Autant de données expliquant pourquoi, selon lui, « nous devons abandonner la fantaisie de sortir du pétrole et du gaz ». Une déclaration lancée sous les applaudissements généraux des géants planétaires des hydrocarbures.
Le son de cloche était identique, lors de ce sommet surnommé le « Davos » du pétrole, du côté de Darren Woods, PDG d’ExxonMobil. Pour lui, « on n’est pas sur le chemin d’avoir zéro émission d’ici 2050 », a-t-il martelé. Pour quelle raison ? De son point de vue, si une volonté réelle existe pour diminuer les émissions, au moment d’agir concrètement, « personne ne veut en payer le prix ».
Les géants pétroliers soulèvent donc la question de l’abordabilité de cette transition comme de son coût qui, à les entendre, retomberait forcément sur le consommateur. Représentant ainsi un frein de taille à la réalisation efficace de la neutralité carbone. Patrick Pouyanné, PDG de TotalEnergies, s’est même permis une petite mise en garde à destination des gouvernements. À vouloir aller trop vite et décider de nouvelles réglementations dont « les gens ne veulent pas, […] vous courrez le risque de devoir reculer ». Autrement dit, dans ce cas, les électeurs « voteront pour d’autres personnes ». À l’en croire, les populations ne souhaitent pas de changement et n’accepteraient pas de supporter une part juste du poids de la transition écologique. La mettre en place « trop intensément » serait donc synonyme de risque électoral pour les dirigeants politiques. Ces propos ne chercheraient-ils pas surtout à faire pression sur les États pour que les géants de l’hydrocarbure puissent continuer à produire avec un maximum de liberté ?
Une activité pétrolière en expansion et… contraire aux engagements internationaux
En tout cas, ces positions et ces déclarations vont à l’encontre du texte final de la COP28 de Dubaï, appelant à une « transition hors des énergies fossiles ». Le souhait des firmes pétrolières américaines et mondiales est avant tout d’exploiter l’or noir autant qu’ils le peuvent.

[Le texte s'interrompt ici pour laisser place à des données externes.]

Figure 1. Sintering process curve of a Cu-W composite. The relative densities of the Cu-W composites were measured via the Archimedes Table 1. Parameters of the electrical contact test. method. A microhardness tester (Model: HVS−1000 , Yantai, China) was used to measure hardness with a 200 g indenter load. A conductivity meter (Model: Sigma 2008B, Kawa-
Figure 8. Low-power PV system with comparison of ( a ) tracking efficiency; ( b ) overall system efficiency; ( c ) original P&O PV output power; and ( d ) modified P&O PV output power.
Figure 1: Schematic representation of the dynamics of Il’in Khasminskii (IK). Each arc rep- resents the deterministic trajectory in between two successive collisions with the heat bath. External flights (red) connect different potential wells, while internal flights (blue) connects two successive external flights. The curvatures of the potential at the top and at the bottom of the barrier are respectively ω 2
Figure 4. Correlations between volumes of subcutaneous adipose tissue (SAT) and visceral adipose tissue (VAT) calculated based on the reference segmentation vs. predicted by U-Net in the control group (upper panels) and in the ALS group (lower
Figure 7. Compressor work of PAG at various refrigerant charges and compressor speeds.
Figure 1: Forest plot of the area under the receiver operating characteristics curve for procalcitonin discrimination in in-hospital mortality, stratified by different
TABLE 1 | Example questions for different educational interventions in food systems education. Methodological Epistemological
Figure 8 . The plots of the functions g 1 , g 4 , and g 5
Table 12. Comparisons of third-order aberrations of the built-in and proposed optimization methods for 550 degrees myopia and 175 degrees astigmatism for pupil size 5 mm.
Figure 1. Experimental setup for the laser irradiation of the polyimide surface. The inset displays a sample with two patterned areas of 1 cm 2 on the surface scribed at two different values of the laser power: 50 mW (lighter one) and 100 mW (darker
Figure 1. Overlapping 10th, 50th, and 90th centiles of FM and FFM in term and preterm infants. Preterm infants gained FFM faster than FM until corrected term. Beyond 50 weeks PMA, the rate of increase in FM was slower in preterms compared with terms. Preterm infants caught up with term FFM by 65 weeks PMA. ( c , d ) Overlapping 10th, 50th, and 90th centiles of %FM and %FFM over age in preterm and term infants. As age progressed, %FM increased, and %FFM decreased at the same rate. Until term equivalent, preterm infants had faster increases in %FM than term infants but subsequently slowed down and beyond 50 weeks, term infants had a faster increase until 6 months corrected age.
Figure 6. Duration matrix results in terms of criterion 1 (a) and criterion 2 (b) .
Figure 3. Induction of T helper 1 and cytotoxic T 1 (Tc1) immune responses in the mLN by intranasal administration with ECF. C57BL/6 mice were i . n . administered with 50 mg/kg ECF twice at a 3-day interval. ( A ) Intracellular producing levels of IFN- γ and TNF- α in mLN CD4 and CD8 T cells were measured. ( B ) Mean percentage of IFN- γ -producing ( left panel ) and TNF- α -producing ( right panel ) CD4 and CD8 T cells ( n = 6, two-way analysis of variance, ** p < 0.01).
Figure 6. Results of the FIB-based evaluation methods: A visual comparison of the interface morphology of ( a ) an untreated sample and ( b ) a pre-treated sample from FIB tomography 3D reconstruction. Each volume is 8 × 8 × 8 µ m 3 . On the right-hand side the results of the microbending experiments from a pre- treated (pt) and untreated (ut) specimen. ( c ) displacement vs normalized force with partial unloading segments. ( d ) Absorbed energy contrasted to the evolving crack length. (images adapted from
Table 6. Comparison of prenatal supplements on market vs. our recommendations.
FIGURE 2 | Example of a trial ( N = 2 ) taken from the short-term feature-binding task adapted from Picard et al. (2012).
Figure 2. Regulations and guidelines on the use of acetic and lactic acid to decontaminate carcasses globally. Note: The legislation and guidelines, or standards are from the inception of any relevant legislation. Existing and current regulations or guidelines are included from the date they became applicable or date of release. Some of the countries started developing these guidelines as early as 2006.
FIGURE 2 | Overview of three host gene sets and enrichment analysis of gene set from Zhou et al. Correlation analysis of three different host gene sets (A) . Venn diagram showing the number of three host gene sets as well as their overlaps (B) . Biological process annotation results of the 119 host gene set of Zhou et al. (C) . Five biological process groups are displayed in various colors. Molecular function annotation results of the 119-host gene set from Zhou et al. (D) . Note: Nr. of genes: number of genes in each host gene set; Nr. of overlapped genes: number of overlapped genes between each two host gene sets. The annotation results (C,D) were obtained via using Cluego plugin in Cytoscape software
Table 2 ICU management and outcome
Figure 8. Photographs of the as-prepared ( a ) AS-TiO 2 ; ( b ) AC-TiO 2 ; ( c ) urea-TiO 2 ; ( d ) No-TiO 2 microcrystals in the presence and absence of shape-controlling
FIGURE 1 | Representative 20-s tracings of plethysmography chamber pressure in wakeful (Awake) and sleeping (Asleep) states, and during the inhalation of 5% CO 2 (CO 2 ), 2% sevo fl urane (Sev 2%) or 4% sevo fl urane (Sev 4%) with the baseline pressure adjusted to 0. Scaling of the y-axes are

Voilà pourquoi elles se lancent dans de multiples acquisitions et investissements. Par exemple :
- au Texas, ExxonMobil investit dans le gaz de schiste en procédant au rachat de l’entreprise Pioneer pour 60 milliards de dollars ;
- l’exploitation de gisements au large du Guyana, en Amérique du Sud, fait l’objet d’un différend opposant ExxonMobil et Chevron ;
- en juin 2023, la compagnie anglo-néerlandaise Shell avait déjà annoncé stabiliser sa production de pétrole… au lieu de la réduire comme prévu à la base.
Au cours du CERAWeek de Houston, des doutes ont aussi été émis au sujet des technologies de capture de carbone, spécialement pour des secteurs où le dioxyde de carbone est moins concentré. Selon Darren Woods, elles n’en sont qu’à « des stades préliminaires […] Je suis optimiste, mais je ne suis pas persuadé qu’elles réussiront ». À ses yeux, cette technologie, comme la production d’hydrogène, nécessite la mise en place de subventions gouvernementales pour être viable. Sans elles, elles ne pourraient pas être de véritables alternatives crédibles.
Pourtant, à l’opposé de la vision des géants du pétrole, d’autres discours se sont fait entendre aux « Oscars de l’énergie ». Y était en effet présente la secrétaire américaine du secteur, Jennifer Granholm. Celle-ci juge que « l’impulsion pour une transition énergétique propre est indéniable » et que « les consommateurs demandent un changement ». Elle a enfin ajouté à ses interlocuteurs que « nous tous, dans cette pièce, avons le pouvoir de gérer cette transition de manière responsable et urgente ». Les PDG des grandes multinationales du pétrole ne semblent pas l’entendre de cette oreille.